- **Data for this task**
────────────────────────────────────────
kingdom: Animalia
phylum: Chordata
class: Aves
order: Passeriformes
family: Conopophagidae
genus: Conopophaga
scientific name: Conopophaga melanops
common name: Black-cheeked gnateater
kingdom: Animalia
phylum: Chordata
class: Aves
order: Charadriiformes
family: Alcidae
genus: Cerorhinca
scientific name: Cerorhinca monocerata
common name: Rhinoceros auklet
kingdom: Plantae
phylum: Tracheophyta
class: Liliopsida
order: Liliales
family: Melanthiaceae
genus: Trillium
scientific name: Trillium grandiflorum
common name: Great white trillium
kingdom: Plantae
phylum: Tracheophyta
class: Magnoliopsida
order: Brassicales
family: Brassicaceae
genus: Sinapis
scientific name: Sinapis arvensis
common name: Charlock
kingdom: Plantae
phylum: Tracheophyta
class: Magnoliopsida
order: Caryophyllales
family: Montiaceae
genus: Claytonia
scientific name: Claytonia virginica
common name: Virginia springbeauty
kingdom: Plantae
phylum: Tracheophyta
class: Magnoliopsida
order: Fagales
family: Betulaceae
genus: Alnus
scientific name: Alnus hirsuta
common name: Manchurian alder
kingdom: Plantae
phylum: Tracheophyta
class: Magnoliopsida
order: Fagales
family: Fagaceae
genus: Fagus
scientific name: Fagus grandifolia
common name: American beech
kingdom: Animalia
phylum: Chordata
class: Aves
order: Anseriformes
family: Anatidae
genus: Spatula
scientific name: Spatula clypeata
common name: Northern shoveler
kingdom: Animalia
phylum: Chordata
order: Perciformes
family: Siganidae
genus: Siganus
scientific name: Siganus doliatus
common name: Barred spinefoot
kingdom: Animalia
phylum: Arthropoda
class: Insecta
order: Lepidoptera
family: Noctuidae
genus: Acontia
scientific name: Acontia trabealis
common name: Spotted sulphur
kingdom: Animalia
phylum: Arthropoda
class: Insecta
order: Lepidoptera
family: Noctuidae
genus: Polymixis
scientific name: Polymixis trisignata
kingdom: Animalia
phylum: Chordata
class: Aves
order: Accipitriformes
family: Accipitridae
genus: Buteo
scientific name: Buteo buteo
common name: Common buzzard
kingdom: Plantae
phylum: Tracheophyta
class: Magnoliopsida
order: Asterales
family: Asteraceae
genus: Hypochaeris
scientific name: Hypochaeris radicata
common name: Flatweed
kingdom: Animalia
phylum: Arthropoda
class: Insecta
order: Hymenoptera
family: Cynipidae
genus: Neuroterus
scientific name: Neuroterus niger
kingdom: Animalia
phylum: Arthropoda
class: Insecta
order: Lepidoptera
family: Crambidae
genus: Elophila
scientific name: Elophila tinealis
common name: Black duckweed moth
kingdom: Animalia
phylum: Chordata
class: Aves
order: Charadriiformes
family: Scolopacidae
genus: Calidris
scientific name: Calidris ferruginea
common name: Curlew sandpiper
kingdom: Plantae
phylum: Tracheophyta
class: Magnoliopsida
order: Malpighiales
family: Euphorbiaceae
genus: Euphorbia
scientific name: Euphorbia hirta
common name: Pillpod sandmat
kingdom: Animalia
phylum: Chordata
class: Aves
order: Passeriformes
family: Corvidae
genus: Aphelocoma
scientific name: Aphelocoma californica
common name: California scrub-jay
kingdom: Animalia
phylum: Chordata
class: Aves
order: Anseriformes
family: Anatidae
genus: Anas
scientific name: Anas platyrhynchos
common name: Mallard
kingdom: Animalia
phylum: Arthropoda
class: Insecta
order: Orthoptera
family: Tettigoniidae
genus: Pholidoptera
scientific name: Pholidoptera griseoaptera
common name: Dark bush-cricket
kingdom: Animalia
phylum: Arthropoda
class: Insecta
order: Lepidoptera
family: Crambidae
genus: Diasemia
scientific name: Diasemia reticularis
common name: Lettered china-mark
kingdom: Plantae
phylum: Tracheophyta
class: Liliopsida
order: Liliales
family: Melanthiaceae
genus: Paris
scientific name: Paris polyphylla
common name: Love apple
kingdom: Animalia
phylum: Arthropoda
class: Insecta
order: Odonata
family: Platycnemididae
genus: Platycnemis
────────────────────────────────────────
- **Problem to work on**
Format everything from the line containing "genus: Pholidoptera" down to the end of the material above as a JSON list of strings, one string per line, leaving out any blank lines.

- **Task output**
[
  "genus: Pholidoptera",
  "scientific name: Pholidoptera griseoaptera",
  "common name: Dark bush-cricket",
  "kingdom: Animalia",
  "phylum: Arthropoda",
  "class: Insecta",
  "order: Lepidoptera",
  "family: Crambidae",
  "genus: Diasemia",
  "scientific name: Diasemia reticularis",
  "common name: Lettered china-mark",
  "kingdom: Plantae",
  "phylum: Tracheophyta",
  "class: Liliopsida",
  "order: Liliales",
  "family: Melanthiaceae",
  "genus: Paris",
  "scientific name: Paris polyphylla",
  "common name: Love apple",
  "kingdom: Animalia",
  "phylum: Arthropoda",
  "class: Insecta",
  "order: Odonata",
  "family: Platycnemididae",
  "genus: Platycnemis"
]